While Merkel’s generosity was initially met with domestic and international support, the mood quickly soured as thousands more asylum-seekers poured into Germany. Many have commented that the Chancellor’s initial reaction, so unlike her usual measured decisions, marked a clear disconnect between the Chancellor and her constituents. In 2016, when Merkel’s party only managed a third place victory behind the populist AfD and the SPD in her own district, it became all the more clear how out of touch she has become.
Is she our only hope?
Out of touch she may be, but with the threat of populist parties taking charge across Europe, Chancellor Merkel’s shortcomings become easier to swallow. The AfD, led by the startlingly Merkel-esque Frauke Petry, lists as its priorities curtailing further immigration; putting participation in the Euro up to a referendum; halting further negotiations on CETA and TTIP; and limiting Germany’s commitment to Europe with the motto “Germany first”. In other words, it is yet another iteration of the standard populist ticket seen around Europe and in the US in 2016.
Following the Brexit vote, which was driven by the populist UK Independent Party, and the US election of Donald J. Trump, the self-proclaimed “ultimate outsider,” moderates in Europe are understandably terrified. Less than a week ago, the Italian constitutional referendum prompted the resignation of Matteo Renzi. A week before that, French President François Hollande announced his intention to step down in 2017. Cameron, Renzi, Hollande, and Merkel – four of Europe’s most powerful leaders, and only one will remain in 2017.
To characterize Merkel as Europe’s “last hope” or as the “last defender” of liberal democracy, as some in the media have, seems a bit hyperbolic.

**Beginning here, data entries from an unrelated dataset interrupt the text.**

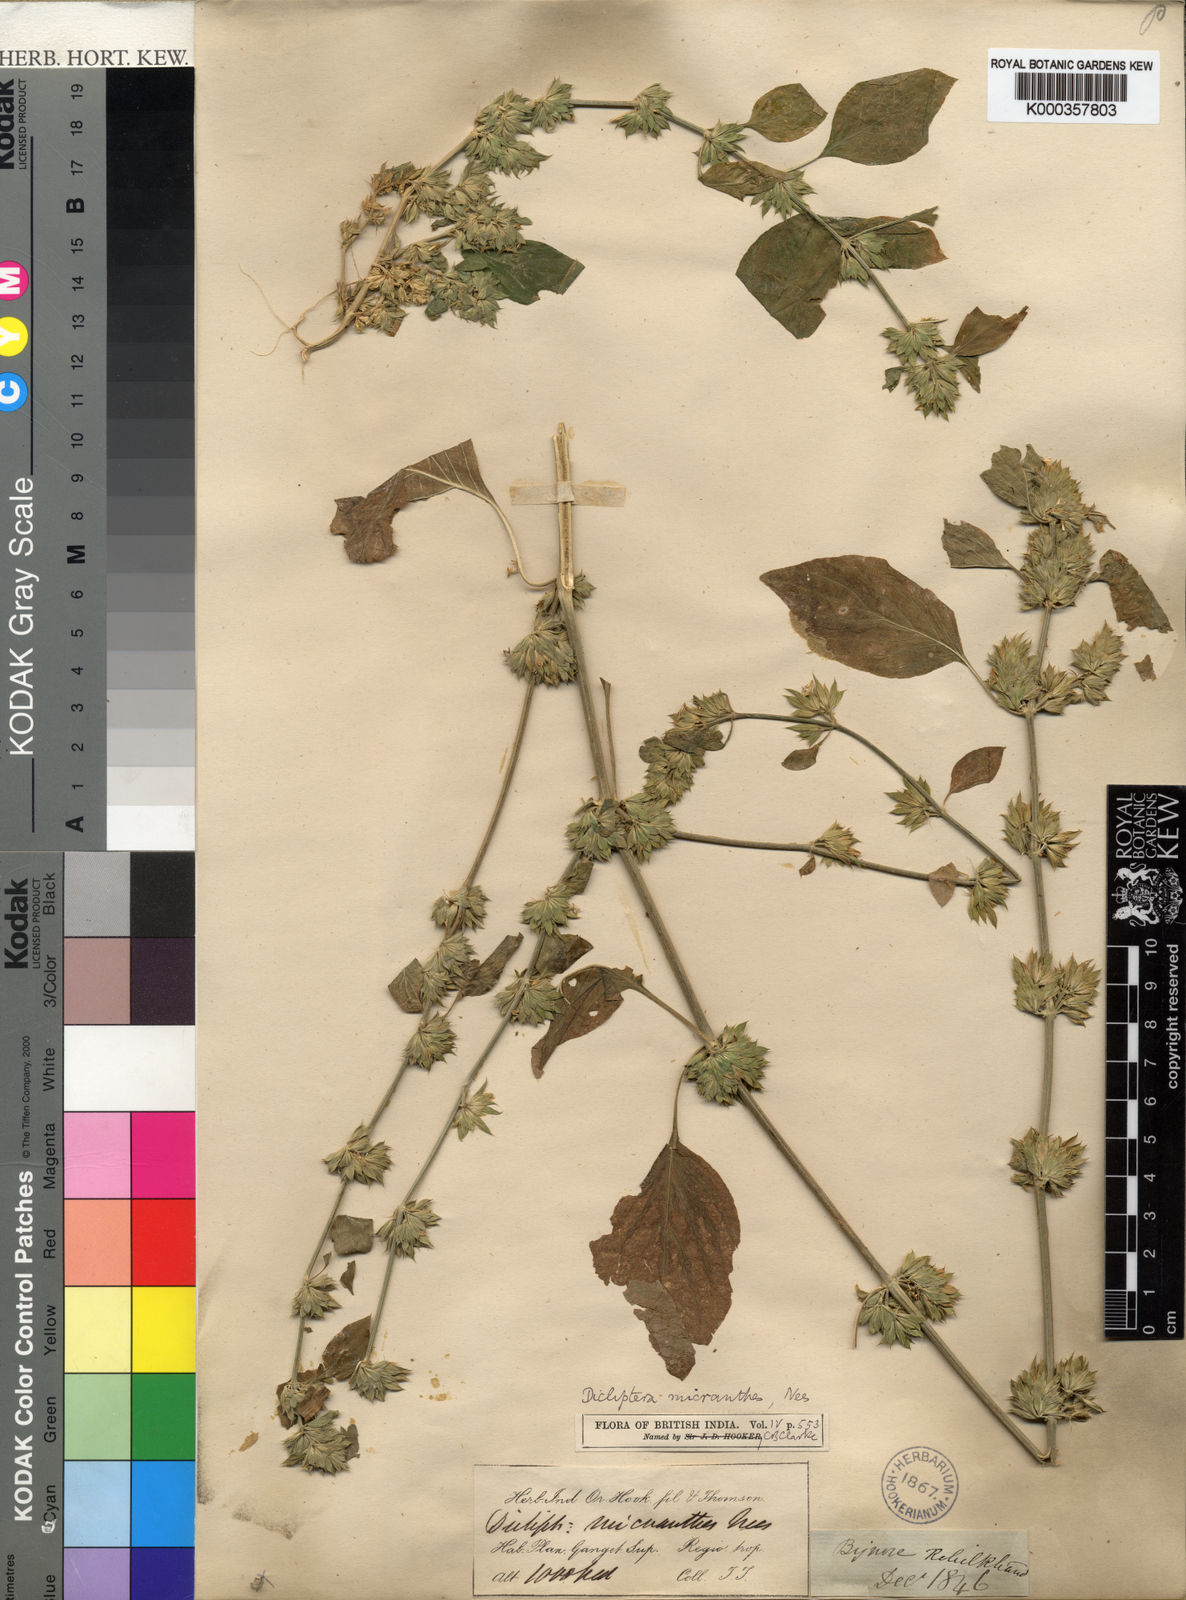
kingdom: Plantae
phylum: Tracheophyta
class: Magnoliopsida
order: Lamiales
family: Acanthaceae
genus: Dicliptera
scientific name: Dicliptera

The AfD did have a surprising turnout in 2016, but the likelihood that it will garner enough support to form – or even be a part of – the next coalition is slim. As of now, the party does not have any seats in the national parliament, though it does have 143 of the 1855 state parliamentary seats. Still, the rise in populism cannot be ignored and the CDU and other parties may have to cater to ideas that would have, in any other election year, seemed too far right. That was clear during the annual party meeting when delegates debated the merits of banning face veils for Muslim women and doing away with dual citizenship. The tone of the nation has shifted, and the Chancellor will have to consider this in order to run a successful campaign.
Can she win?
It may not be clear if she is the right person for the job, or if she has the full weight of the CDU behind her, but Chancellor Merkel has been in power for almost 12 years. For many Germans, she seems almost like a permanent fixture atop the governmental pyramid. Not the most effective leader, or the most likeable, but the best option for right now.
Still, Merkel’s approval ratings have seen constant fluctuation in the past year. Over the summer, she reached new lows – in an August 2016 poll published by Zeit Online, only 42% of Germans wanted to see her run again. However, immediately following the US election of Donald Trump, Merkel’s approval rating rebounded. According to a Stern Magazine poll, 59% of Germans signaled their wish for her to run again on Nov 9, perhaps a reactionary poll driven by a glimpse of real populism in the US. However, as the dust settles Merkel must find a way to make these ratings sustainable, otherwise she faces an uphill battle in September. ”You have to help me,” Chancellor Merkel told CDU members gathered in Essen last week. Someone has to.